- _Study text_
Content starts

Dickeyville Grotto in Wisconsin: A Unique, Religious Folk Art Attraction
Sometimes when traveling, one comes across a unique attraction; that is exactly what my mother, my niece, and I experienced when traveling through Wisconsin and discovering the Dickeyville Grotto. It certainly fits the description of folk art and it is American inspired.
Dickeyville, Wisconsin is a small town in the southwest corner of the State. Were it not for the Dickeyville Grotto, most folks who do not live there or nearby would probably pass by without giving it a second thought. It would simply be another place on the map alongside the road that they were traversing.
The folk art of a priest changed all of that!
Were it not for the Roman Catholic Church of the Holy Ghost Parish located in Dickeyville, Wisconsin and the inspiration of the parish priest who resided there for a while, Dickeyville might still be overlooked by travelers in that part of the state.
After all, according to the 2000 census, there were only 1,043 residents living on less than a square mile of acreage.
But because of the artistic efforts of Father Matthias Wernerus, Dickeyville has now become an attraction for visitors to that small town.
Love of God and Love of Country
Religious symbols and patriotic symbols are intertwined in the unique folk art creation that came about due to the parish priest's inspiration and hard work of many years.
Several YouTube videos are included in this post. They share more of this clerical man's vision, both religious and patriotic. Viewing them also shows much more of the work accomplished by him than the few photos shown here.
It was with the cooperation and contributions from his parishioners and others that account for all of the assorted pieces collected and then assembled that this work of art came into being.
I would heartily suggest watching the videos below if this subject matter sparks any interest on your part.
Folk Art Supplies
Many things were embedded into the concrete, including the following:
- Petrified wood
- Stalagmites and stalactites
- Antiques...and more!
The tree of life depiction below contains petrified wood and other elements already mentioned.
My mother, my niece, and I were traveling between the States of Mississippi, Iowa, and Wisconsin visiting relatives and friends that particular year. Always on the lookout for special attractions along the way, we discovered the Dickeyville Grotto and stopped to take a look.
At the very least, it is surely an interesting collection of things artistically presented. It is very inspirational for some. That was surely the intent of its creator—Father Matthias Wernerus—who spent five years of his life creating this series of grottoes.
Originally a European who came to America to practice his priesthood, Father Wernerus was extremely patriotic. The small town of Dickeyville lost three of their sons in World War I. The three soldiers who had fought and died were memorialized by a monument in the church cemetery (pictured below).
As he progressed with his handiwork, Father Wernerus included things like the American Flag, the American Eagle, a memorial to Christopher Columbus, and the like.
Faith and Religious Symbols
Obviously, the main thrust of Father Matthias Wernerus' endeavors was to express his religious beliefs. Jesus Christ, the Cross, Mary (the mother of Jesus), and other religious symbols were featured in this mixture of bits of coral, glass, rocks, and other things set into concrete creating this unique and notable site in Dickeyville.
Succumbing to pneumonia one year after finishing his labor of love, Father Matthias Wernerus now resides in the cemetery along with many of his deceased parishioners adjacent to his Holy Ghost Parish Church. He would like that final resting spot, I am certain.
Location of Dickeyville, Grotto
You now know a bit about this unique Wisconsin attraction called the Dickeyville Grotto if you were previously unfamiliar.
I hope that you enjoyed these pictures, links, and videos.
Would you stop to see the Dickeyville Grotto if you were in the area?

Content ends

- _Exercise data_
Content starts

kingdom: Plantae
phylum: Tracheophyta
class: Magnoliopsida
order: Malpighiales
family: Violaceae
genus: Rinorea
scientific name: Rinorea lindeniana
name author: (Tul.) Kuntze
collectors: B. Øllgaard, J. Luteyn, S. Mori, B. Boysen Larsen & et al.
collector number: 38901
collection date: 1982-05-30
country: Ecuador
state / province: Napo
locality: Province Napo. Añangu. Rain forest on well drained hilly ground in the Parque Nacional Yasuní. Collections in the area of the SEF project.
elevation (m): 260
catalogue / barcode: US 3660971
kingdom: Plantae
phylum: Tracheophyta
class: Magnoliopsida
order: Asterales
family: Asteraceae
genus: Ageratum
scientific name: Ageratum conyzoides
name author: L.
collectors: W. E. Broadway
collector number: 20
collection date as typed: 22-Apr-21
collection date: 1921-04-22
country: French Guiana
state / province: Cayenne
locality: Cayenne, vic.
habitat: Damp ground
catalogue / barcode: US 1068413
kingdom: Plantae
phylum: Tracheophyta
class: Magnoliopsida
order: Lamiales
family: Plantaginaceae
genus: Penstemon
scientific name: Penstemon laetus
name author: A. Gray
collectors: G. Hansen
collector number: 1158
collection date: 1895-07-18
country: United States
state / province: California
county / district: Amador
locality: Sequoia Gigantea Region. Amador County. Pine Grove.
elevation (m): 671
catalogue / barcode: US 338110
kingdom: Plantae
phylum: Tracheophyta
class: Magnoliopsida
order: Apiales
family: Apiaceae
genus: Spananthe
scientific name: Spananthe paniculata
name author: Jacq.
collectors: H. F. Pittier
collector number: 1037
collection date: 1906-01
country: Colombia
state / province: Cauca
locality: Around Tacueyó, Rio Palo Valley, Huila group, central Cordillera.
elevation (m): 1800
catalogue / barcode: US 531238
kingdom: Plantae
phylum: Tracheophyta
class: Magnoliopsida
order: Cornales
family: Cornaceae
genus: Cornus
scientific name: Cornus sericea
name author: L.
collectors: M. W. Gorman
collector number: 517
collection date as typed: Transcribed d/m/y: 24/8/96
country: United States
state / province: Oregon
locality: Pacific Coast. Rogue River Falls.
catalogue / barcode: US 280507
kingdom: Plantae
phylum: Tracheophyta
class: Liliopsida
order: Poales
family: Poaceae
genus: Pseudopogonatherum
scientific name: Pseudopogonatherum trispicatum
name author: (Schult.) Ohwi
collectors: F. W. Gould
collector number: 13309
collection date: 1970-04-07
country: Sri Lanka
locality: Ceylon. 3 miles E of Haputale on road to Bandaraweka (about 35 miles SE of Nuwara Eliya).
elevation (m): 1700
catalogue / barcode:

Content ends

- _Exercise details_
Retype everything in the Dickeyville Grotto text from "The tree of" down to "take a look.", keeping every word and punctuation mark unchanged. The items are separate material and have no connection to the text about the Dickeyville Grotto.

- _Exercise solution_
The tree of life depiction below contains petrified wood and other elements already mentioned.
My mother, my niece, and I were traveling between the States of Mississippi, Iowa, and Wisconsin visiting relatives and friends that particular year. Always on the lookout for special attractions along the way, we discovered the Dickeyville Grotto and stopped to take a look.